A while back I ordered several vactrols from an electronics company. Many may not know what these are but those familiar with the synthesizers of Buchla will probably recognize the name. Another name for them is optocoupler. Simply, vactrols are and LED combined with a photocell encased in a shell so that no light gets in from the outside. The practical reason for these is to isolate a higher voltage circuit from a lower one. The musical reason is that vactrols sing. That is, they tend to chirp when used to control filters and have a rather distinctive sound.

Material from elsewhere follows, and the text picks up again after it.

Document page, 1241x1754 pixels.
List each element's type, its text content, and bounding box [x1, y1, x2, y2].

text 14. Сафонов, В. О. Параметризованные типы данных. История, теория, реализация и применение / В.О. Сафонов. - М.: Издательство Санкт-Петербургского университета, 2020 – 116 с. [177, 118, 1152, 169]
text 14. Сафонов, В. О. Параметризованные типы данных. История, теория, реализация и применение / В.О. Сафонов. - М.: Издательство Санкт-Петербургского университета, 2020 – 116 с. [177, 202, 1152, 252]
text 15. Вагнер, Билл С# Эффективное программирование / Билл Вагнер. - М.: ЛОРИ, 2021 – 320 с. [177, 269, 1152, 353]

I used to be fascinated by waveforms because I fell into what I call the fourier trap and believed that all sound is represented by fourier series. If you don't know what this is don't worry. It's a staple of additive synthesis but it defines static waveforms. Truth is, sound is dynamic. When we hear and instrument, much of what we really identify with is the attack transient, the first part of a note. Some might thing of a vactrol as only a switch, LED on/LED off but it's that period of less than a second that makes all the difference.
Stephen Hawking made physics popular with his "A Brief History of Time". In many ways, Road's "Microsound" does this for sound. We realize, the importance of the attack transient. Analogue synthesizers lend themselves to using this transient by controlling sound with voltages. Voltage is well, electrons which are very very quick to say the least. Simply put, this means that analogue circuits respond quickly and can create all sorts of interesting transients. This is often done with pitch. Think of how musicians as well use variations of pitch in the early transient of a note to add expression.
Digital electronics have trouble with transients at times because they require CPU cycles where analogue circuits don't. Until we have much faster programs, I think this is where analogue circuits have distinctive advantage and when we are speaking of a brief history of sound, analogue is king.